- **設定課題 1**:
時計時刻の注釈レコードを、空行を除いて1行を1つの文字列とするJSONリストに変換してください。画像は出力に含めないでください。

結論 本件審判の請求は、成り立たない。 
理由 第1 手続の経緯
この出願(以下、「本願」という。)は、平成11年10月22日の出願であって、平成16年12月27日に刊行物等提出書が提出され、平成17年8月17日付けで拒絶理由が通知されたのち同年10月12日付けで意見書及び手続補正書が提出されたが、平成18年11月24日付けで拒絶査定がされ、これに対し、平成19年1月18日付けで審判請求がされるとともに手続補正書が提出され、その後、平成21年5月1日付けで審尋がされ、同年7月9日付けで回答書が提出されたものである。

第2 平成19年1月18日付けの手続補正についての補正の却下の決定
[補正の却下の決定の結論]
平成19年1月18日付けの手続補正を却下する。

[理由]
1 補正の内容
平成19年1月18日付けの手続補正は、本件補正前の
「【請求項1】
吸水性の良い原紙に絵柄模様を施した後、更に水中に溶解又は分散して含浸可能な樹脂を含浸してなる樹脂含浸模様紙の絵柄模様面に、撥液性インキによる撥液性模様を設け、更に前記撥液性インキによりはじかれる樹脂を塗工して、前記撥液性模様上ではじかせることにより凹陥部を形成してなることを特徴とする化粧紙。」

「【請求項1】
吸水性の良い原紙に絵柄模様を施した後、更に水中に溶解又は分散して含浸可能な樹脂を、該絵柄模様を含む原紙の全体に樹脂が含浸され、該樹脂の一部は原紙及び絵柄模様上に樹脂層を形成し、これによって樹脂含浸模様紙が構成されてなる樹脂含浸模様紙の絵柄模様面に、撥液性インキによる撥液性模様を設け、更に前記撥液性インキによりはじかれる樹脂を塗工して、前記撥液性模様上ではじかせることにより凹陥部を形成してなることを特徴とする化粧紙。」
とする補正を含むものである。

- **提供レコード**:

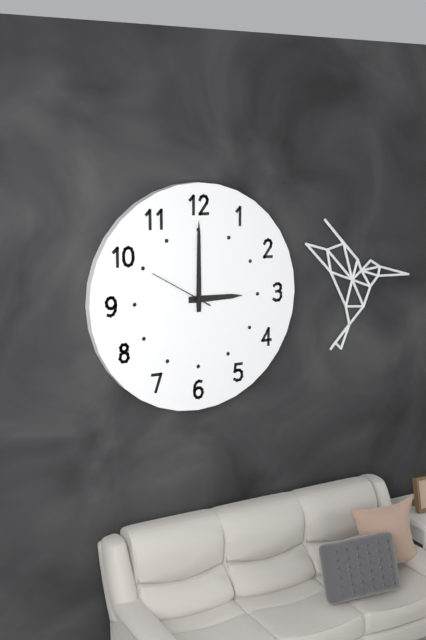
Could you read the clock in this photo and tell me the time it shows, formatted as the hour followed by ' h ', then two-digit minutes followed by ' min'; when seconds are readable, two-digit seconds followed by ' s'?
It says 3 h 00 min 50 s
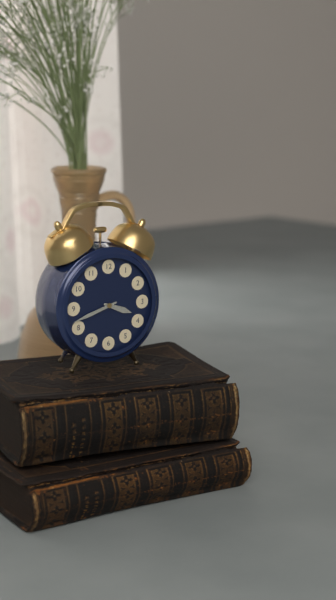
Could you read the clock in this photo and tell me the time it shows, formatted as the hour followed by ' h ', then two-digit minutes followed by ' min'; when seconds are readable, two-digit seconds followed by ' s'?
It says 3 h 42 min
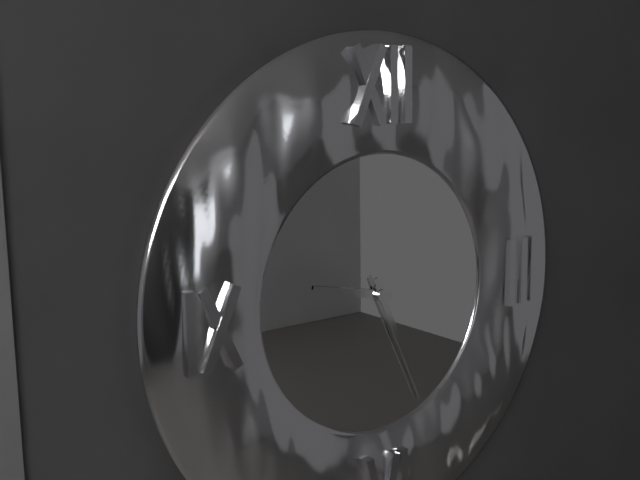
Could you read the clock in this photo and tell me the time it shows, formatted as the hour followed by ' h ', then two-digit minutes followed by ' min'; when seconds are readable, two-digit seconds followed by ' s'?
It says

- **設定課題 2**:
審決文の「第2 平成19年1月18日付けの手続補正についての補正の却下の決定」から「とする補正を含むものである。」までの部分（両端を含む）を、「凹陥部」を「凹部」に変えて示してください。

- **演習結果 1**:
[
  "Could you read the clock in this photo and tell me the time it shows, formatted as the hour followed by ' h ', then two-digit minutes followed by ' min'; when seconds are readable, two-digit seconds followed by ' s'?",
  "It says 3 h 00 min 50 s",
  "Could you read the clock in this photo and tell me the time it shows, formatted as the hour followed by ' h ', then two-digit minutes followed by ' min'; when seconds are readable, two-digit seconds followed by ' s'?",
  "It says 3 h 42 min",
  "Could you read the clock in this photo and tell me the time it shows, formatted as the hour followed by ' h ', then two-digit minutes followed by ' min'; when seconds are readable, two-digit seconds followed by ' s'?",
  "It says"
]

- **演習結果 2**:
第2 平成19年1月18日付けの手続補正についての補正の却下の決定
[補正の却下の決定の結論]
平成19年1月18日付けの手続補正を却下する。

[理由]
1 補正の内容
平成19年1月18日付けの手続補正は、本件補正前の
「【請求項1】
吸水性の良い原紙に絵柄模様を施した後、更に水中に溶解又は分散して含浸可能な樹脂を含浸してなる樹脂含浸模様紙の絵柄模様面に、撥液性インキによる撥液性模様を設け、更に前記撥液性インキによりはじかれる樹脂を塗工して、前記撥液性模様上ではじかせることにより凹部を形成してなることを特徴とする化粧紙。」

「【請求項1】
吸水性の良い原紙に絵柄模様を施した後、更に水中に溶解又は分散して含浸可能な樹脂を、該絵柄模様を含む原紙の全体に樹脂が含浸され、該樹脂の一部は原紙及び絵柄模様上に樹脂層を形成し、これによって樹脂含浸模様紙が構成されてなる樹脂含浸模様紙の絵柄模様面に、撥液性インキによる撥液性模様を設け、更に前記撥液性インキによりはじかれる樹脂を塗工して、前記撥液性模様上ではじかせることにより凹部を形成してなることを特徴とする化粧紙。」
とする補正を含むものである。